I have mentioned that I think Standings Gain Points (SGPs) are a pretty good method of determining player values for fantasy. However, I don’t use them for the Price Guide based on some shortcomings I have found. This week I’m pointing out some of the quibbles that I have with the SGP methodology:
How many types of fantasy baseball leagues are there out there? Fantasy leagues might have 6 teams or 30 teams or anything in between. They use different stats: 4×4 and 5×5 and 6×6 and hundreds of other combinations. Different leagues start different positions: two catchers, middle infield, middle relievers, etc.
When I was developing the Price Guide to build fantasy values, I obviously wanted something that could be used by people outside of the Standard League. And requiring that flexibility ruled out using Standings Gain Points.
See, SGPs are tied to the final standings of a specific league. They are built based on a certain number of owners, a certain number of hitters, and a certain number of pitchers. The more you deviate from those specific settings, the less accurate SGP prices will be.
Consider Razzball’s Point Shares, which are essentially a SGP system. A while back I drafted a league that had 6 teams using Point Shares and 6 teams using the Price Guide, tailored specifically to the league settings that Point Shares were based on. When I checked the final results, the Price Guide teams and the Point Shares teams split the points right down the middle. Out of 550 total points, each system got 275 — exactly half. In a league customized for a SGP system, SGPs and the Price Guide can do equally well.
However, if you change any single aspect of that league, the Price Guide will very likely take the top six spots. If you add a couple of new positions or add a couple of teams, the Price Guide values will adjust for it, and SGPs won’t. (This fact became very clear when I setup the Price Guide/Point Shares league, which wasn’t even competitive when I accidentally left out CI and MI.)
I imagine most people can live with SGPs inflexibility: After all, most people aren’t trying to build an online tool that works for any league, they just want a system that works for their league.
But what happens if your league decides to expand from 10 to 12 teams this year? What if they decide to use OBP instead of AVG?
If anything in your league changes from the year before, the accuracy of your SGPs is greatly compromised; but the Price Guide will adjust for whatever settings your league chooses.
Related posts:
interesting stuff. I just noticed that a piece of software I bought (which I otherwise really like) does NOT change the SGP denominators when you change around league settings. I had thought it would, but after double checking it doesn’t appear to at all. I guess that would require that the software have data on all kinds of leagues which is unreasonable.
Upon thinking about it, rather than use real data for different league standings, why not use fake data? You could probably approximate final stat distributions by running simulations where you take a season’s final stats for a certain league type, determine the top n players at each position, and then randomly assign them among n teams and compute the final stats. Do this a whole bunch of times.
This could allow you to approximate the final averages and ranges for a league, but I’m not sure how accurate of an approximation this would be.
It’s funny because earlier today I was looking over razzball’s one and wondering what was wrong with it, using chone projections for each one they had pujols as only the 6th best player while this one correctly picked him 1st according to the stats. Seriously razzball gave an extra like 2 total points almost because arod had 4 more runs and i think 9 RBI or something it was weird.
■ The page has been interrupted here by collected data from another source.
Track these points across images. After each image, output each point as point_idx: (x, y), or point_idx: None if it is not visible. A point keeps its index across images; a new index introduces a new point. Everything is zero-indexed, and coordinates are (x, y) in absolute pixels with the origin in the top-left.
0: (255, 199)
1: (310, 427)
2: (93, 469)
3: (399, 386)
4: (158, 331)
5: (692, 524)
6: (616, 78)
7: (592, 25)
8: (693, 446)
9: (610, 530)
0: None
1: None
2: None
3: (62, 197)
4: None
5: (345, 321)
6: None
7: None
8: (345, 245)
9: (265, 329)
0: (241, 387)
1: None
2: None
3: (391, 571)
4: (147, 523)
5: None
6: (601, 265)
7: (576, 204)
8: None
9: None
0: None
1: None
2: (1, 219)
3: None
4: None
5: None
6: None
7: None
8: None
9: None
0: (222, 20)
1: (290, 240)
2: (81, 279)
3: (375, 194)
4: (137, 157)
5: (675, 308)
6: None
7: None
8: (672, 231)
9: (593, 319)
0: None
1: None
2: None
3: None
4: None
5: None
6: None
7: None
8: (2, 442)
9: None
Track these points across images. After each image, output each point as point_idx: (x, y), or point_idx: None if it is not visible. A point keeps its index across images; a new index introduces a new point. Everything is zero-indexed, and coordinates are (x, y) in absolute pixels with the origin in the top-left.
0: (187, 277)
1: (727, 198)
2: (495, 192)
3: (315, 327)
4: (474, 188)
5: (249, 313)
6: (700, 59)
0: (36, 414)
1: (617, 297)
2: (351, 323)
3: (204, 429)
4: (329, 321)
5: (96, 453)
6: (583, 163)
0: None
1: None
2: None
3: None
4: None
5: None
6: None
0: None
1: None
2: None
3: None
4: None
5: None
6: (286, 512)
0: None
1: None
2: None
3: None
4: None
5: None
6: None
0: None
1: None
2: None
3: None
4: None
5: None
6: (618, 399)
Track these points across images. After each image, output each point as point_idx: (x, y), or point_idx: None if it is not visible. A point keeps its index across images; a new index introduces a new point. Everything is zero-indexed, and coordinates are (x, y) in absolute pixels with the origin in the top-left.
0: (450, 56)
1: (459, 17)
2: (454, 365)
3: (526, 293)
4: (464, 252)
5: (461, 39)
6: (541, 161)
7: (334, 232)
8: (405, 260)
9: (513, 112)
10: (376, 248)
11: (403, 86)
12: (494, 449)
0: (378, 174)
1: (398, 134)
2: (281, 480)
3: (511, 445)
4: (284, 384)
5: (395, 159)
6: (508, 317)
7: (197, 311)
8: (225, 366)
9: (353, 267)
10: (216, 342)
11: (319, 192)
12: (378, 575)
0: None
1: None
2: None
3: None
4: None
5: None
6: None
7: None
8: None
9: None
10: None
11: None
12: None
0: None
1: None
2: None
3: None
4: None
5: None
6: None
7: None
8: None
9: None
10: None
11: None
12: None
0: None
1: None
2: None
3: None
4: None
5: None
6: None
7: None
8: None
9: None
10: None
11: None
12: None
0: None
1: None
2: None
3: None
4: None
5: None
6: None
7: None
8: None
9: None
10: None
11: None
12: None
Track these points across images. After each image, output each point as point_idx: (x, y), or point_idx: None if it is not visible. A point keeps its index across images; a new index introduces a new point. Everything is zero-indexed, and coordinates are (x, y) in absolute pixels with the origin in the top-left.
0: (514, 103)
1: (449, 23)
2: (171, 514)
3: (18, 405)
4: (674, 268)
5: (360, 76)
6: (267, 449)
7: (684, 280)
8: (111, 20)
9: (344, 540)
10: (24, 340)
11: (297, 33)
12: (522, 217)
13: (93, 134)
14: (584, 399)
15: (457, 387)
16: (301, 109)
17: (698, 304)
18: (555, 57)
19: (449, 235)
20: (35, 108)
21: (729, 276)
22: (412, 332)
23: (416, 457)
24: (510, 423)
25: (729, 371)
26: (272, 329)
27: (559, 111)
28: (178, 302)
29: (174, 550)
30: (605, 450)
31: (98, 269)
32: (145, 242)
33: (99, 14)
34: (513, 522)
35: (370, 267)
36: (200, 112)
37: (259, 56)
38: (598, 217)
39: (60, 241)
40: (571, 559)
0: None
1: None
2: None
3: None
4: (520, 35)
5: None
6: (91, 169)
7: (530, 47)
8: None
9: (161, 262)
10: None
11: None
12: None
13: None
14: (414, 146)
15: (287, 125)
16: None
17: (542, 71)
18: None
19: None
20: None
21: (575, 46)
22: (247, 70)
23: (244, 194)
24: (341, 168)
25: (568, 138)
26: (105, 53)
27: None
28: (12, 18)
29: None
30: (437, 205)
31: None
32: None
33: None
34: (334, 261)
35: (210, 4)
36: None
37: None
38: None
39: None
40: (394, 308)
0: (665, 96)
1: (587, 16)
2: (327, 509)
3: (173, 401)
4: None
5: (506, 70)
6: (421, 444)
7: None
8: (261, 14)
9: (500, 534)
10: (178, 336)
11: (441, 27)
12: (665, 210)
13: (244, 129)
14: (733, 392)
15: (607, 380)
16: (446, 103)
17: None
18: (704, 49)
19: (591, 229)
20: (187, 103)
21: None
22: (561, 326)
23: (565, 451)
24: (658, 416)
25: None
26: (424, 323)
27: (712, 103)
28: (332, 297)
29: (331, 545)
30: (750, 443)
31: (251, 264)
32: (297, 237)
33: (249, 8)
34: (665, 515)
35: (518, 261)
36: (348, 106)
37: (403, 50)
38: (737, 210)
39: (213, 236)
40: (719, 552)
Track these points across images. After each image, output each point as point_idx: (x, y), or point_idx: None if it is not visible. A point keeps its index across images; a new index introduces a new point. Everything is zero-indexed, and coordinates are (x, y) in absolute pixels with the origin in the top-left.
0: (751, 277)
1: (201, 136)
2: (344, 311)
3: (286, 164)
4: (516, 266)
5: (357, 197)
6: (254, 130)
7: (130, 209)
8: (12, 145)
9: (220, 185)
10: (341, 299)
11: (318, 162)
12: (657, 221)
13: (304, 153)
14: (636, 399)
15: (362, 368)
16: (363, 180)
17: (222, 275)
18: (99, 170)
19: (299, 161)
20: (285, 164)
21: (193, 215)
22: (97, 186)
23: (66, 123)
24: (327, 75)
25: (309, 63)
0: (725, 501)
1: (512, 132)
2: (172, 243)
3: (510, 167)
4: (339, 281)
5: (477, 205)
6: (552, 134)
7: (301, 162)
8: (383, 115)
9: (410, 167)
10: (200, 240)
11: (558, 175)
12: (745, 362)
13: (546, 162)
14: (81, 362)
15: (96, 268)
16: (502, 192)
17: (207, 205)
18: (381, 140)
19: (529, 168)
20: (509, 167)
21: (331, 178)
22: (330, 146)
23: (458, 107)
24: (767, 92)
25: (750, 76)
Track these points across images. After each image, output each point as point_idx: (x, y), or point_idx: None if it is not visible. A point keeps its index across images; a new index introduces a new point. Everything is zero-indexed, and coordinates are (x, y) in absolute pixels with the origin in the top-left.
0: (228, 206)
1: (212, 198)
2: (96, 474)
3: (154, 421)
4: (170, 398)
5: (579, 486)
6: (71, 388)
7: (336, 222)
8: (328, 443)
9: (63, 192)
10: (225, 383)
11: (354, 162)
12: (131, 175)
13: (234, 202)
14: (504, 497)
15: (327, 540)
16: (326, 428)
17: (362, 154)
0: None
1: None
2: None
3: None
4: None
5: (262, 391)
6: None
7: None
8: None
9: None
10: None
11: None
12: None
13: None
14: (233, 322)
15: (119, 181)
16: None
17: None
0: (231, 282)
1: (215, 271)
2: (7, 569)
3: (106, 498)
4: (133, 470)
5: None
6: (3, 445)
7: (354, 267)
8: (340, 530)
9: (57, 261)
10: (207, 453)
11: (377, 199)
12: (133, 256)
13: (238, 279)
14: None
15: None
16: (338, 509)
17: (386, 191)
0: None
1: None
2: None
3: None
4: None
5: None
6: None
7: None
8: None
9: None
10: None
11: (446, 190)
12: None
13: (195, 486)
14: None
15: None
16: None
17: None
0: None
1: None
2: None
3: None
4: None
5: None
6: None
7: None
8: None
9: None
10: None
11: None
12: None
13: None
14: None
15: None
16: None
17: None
I think that’s an average vs. replacement issue. A 1B like Pujols will have less value if compared with the average at his position rather than replacement.
Rudy and Derek Carty were sort of debating this on Razzball, and I proposed a sort of test to try and find which baseline would more accurately predict standings in a league. Proposed something similar to what Mays did earlier here, but Rudy’s not into it. Trying to think of another test to handle the “which is the superior baseline” question.
I’m not sure I agree with the assessment that SGP’s are inflexible WRT league size, categories, etc.
Either using real data or simulated data (as suggested in post #2) you can generate SGP denominators which are customized to your league’s statistical categories. One of my leagues uses RAT3 (which is BB+H-K/IP) and it was very easy to modify my calculations to factor in that difference.
As for the number of teams (and league depth) choosing the correct baseline takes care of that. IE once you figure out what the worst player is projected to do and assign them a value of $1, it’s relatively easy to figure out the marginal value of the stars.
@slackerjack: I agree that you can come up with proper SGP denominators for any category.
My contention above is that there are SGP systems that people use without considering what league particulars were used to generate values. If those settings aren’t the same as your league, your values are going to be way off.
As you point out, that’s not a problem if you are customizing your own SGPs.